■ WHAT THE TASK REQUIRES ■
Copy out the rows below verbatim, starting with the very first line and going on through the line with "name author: Bremek.", with both of those lines included.
==============================
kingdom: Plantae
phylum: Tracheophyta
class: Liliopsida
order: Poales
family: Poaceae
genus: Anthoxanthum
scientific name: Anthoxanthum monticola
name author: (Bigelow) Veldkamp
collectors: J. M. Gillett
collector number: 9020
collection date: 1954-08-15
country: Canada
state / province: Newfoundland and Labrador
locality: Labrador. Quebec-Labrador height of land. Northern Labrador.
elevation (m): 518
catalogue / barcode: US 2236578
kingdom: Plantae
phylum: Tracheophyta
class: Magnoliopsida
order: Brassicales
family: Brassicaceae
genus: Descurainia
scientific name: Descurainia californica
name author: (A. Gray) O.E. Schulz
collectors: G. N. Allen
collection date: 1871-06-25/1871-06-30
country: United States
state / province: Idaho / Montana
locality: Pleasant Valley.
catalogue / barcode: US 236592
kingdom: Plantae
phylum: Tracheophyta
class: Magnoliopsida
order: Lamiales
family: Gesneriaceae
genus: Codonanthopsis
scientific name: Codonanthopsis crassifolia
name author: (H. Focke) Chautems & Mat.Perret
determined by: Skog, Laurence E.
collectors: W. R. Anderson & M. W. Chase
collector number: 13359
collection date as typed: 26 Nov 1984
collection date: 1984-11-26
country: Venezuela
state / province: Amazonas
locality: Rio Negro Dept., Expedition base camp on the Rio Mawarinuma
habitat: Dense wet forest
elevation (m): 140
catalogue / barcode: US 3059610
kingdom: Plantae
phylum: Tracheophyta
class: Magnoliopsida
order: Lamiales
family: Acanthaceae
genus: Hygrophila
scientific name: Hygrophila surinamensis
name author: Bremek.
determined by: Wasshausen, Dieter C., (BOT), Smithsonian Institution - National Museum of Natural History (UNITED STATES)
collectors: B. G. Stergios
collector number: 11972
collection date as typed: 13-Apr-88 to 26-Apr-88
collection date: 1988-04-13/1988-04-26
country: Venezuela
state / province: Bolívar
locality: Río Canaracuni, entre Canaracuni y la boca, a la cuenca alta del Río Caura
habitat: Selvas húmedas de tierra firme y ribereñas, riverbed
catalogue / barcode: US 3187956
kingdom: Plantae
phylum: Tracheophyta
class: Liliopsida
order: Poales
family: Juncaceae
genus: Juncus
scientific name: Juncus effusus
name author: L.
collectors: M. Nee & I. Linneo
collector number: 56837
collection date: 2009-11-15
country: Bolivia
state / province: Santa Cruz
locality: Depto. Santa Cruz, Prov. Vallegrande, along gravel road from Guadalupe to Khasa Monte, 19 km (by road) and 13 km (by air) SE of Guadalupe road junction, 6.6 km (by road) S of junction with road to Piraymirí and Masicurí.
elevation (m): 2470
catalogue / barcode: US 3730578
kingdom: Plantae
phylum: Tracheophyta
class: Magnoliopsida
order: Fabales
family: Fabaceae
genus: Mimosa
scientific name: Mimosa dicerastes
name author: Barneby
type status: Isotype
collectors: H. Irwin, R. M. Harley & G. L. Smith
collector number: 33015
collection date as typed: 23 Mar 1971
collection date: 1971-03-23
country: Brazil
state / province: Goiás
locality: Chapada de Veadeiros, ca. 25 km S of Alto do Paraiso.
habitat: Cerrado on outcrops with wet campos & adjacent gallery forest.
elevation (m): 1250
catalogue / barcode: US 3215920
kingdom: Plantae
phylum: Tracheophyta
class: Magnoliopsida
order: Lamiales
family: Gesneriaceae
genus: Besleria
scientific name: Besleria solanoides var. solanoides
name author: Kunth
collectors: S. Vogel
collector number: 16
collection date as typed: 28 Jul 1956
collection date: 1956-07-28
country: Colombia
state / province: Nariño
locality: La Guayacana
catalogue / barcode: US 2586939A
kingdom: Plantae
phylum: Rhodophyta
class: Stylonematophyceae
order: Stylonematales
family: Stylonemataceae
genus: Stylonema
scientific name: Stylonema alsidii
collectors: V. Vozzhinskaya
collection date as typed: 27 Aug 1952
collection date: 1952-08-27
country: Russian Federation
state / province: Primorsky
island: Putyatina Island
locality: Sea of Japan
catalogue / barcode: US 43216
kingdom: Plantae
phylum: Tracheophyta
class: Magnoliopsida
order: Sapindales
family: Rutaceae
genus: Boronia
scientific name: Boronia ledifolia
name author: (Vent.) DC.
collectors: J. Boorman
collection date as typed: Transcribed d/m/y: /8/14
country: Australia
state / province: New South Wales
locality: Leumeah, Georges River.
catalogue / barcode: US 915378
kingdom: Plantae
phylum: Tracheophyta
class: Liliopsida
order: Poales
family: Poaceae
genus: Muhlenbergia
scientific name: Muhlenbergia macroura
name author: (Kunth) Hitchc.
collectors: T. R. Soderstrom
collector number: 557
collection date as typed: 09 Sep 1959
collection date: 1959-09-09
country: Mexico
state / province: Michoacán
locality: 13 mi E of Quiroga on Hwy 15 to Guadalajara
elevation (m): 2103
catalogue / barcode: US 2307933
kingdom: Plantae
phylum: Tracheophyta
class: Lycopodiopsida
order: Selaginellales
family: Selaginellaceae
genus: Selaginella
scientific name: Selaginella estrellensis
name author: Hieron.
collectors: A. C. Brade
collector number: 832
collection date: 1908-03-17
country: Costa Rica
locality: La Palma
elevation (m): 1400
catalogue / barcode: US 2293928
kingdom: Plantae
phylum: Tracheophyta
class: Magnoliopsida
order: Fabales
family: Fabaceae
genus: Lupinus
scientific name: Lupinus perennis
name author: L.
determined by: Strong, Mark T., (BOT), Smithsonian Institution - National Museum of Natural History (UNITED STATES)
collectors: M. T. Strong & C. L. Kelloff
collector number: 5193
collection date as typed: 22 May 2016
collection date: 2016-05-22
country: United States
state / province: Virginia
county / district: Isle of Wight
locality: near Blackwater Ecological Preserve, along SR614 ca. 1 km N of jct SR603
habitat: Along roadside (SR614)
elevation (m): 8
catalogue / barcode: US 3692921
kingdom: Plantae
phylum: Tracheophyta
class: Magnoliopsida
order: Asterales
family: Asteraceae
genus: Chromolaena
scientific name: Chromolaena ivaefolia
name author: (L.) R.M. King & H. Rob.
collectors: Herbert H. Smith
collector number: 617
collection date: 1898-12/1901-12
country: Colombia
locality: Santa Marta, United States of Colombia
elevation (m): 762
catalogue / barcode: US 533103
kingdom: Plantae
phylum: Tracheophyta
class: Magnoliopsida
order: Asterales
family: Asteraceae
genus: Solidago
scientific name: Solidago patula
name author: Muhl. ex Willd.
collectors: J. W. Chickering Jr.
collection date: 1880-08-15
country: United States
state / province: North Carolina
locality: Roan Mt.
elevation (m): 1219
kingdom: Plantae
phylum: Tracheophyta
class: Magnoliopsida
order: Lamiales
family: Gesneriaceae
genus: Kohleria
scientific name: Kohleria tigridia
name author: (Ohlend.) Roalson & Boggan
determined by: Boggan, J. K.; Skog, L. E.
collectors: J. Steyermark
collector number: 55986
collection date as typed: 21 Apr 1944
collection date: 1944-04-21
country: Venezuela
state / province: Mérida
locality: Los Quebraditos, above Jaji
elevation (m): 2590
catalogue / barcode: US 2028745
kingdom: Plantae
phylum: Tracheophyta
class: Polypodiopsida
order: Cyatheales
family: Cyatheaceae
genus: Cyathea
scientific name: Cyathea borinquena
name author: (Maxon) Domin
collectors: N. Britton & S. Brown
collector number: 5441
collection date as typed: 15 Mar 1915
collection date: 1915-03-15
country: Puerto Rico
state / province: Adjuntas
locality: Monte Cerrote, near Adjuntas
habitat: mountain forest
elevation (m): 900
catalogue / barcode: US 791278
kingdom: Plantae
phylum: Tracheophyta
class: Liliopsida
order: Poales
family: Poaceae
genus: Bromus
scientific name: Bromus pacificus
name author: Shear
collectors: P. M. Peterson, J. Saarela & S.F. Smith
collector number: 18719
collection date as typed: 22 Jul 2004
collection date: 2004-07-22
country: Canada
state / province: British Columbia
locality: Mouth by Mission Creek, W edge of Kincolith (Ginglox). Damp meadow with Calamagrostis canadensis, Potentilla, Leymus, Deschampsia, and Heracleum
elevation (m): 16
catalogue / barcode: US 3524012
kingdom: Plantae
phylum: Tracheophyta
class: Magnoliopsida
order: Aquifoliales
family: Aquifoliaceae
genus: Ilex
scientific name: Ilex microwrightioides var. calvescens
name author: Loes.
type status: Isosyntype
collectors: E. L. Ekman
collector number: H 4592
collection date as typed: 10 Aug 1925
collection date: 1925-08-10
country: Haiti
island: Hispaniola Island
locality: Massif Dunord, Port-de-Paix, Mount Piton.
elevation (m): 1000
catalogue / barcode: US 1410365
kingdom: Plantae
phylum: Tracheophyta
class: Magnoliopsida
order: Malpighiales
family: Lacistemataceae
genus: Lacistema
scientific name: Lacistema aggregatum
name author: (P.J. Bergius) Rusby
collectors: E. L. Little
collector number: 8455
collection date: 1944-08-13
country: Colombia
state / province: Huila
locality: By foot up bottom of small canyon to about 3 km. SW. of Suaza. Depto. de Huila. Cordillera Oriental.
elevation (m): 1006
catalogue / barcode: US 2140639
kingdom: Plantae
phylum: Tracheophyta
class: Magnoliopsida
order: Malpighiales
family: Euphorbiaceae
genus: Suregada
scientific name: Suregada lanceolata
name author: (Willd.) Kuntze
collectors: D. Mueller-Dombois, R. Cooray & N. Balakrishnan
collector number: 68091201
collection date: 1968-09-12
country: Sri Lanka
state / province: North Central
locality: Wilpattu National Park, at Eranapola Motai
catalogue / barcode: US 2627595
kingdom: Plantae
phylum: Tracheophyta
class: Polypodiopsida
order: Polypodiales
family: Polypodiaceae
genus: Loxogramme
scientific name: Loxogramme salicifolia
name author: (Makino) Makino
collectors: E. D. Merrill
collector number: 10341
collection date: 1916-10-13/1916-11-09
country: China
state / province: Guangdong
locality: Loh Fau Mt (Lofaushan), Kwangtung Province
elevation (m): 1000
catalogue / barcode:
==============================
■ ANSWER TO THE TASK ■
kingdom: Plantae
phylum: Tracheophyta
class: Liliopsida
order: Poales
family: Poaceae
genus: Anthoxanthum
scientific name: Anthoxanthum monticola
name author: (Bigelow) Veldkamp
collectors: J. M. Gillett
collector number: 9020
collection date: 1954-08-15
country: Canada
state / province: Newfoundland and Labrador
locality: Labrador. Quebec-Labrador height of land. Northern Labrador.
elevation (m): 518
catalogue / barcode: US 2236578
kingdom: Plantae
phylum: Tracheophyta
class: Magnoliopsida
order: Brassicales
family: Brassicaceae
genus: Descurainia
scientific name: Descurainia californica
name author: (A. Gray) O.E. Schulz
collectors: G. N. Allen
collection date: 1871-06-25/1871-06-30
country: United States
state / province: Idaho / Montana
locality: Pleasant Valley.
catalogue / barcode: US 236592
kingdom: Plantae
phylum: Tracheophyta
class: Magnoliopsida
order: Lamiales
family: Gesneriaceae
genus: Codonanthopsis
scientific name: Codonanthopsis crassifolia
name author: (H. Focke) Chautems & Mat.Perret
determined by: Skog, Laurence E.
collectors: W. R. Anderson & M. W. Chase
collector number: 13359
collection date as typed: 26 Nov 1984
collection date: 1984-11-26
country: Venezuela
state / province: Amazonas
locality: Rio Negro Dept., Expedition base camp on the Rio Mawarinuma
habitat: Dense wet forest
elevation (m): 140
catalogue / barcode: US 3059610
kingdom: Plantae
phylum: Tracheophyta
class: Magnoliopsida
order: Lamiales
family: Acanthaceae
genus: Hygrophila
scientific name: Hygrophila surinamensis
name author: Bremek.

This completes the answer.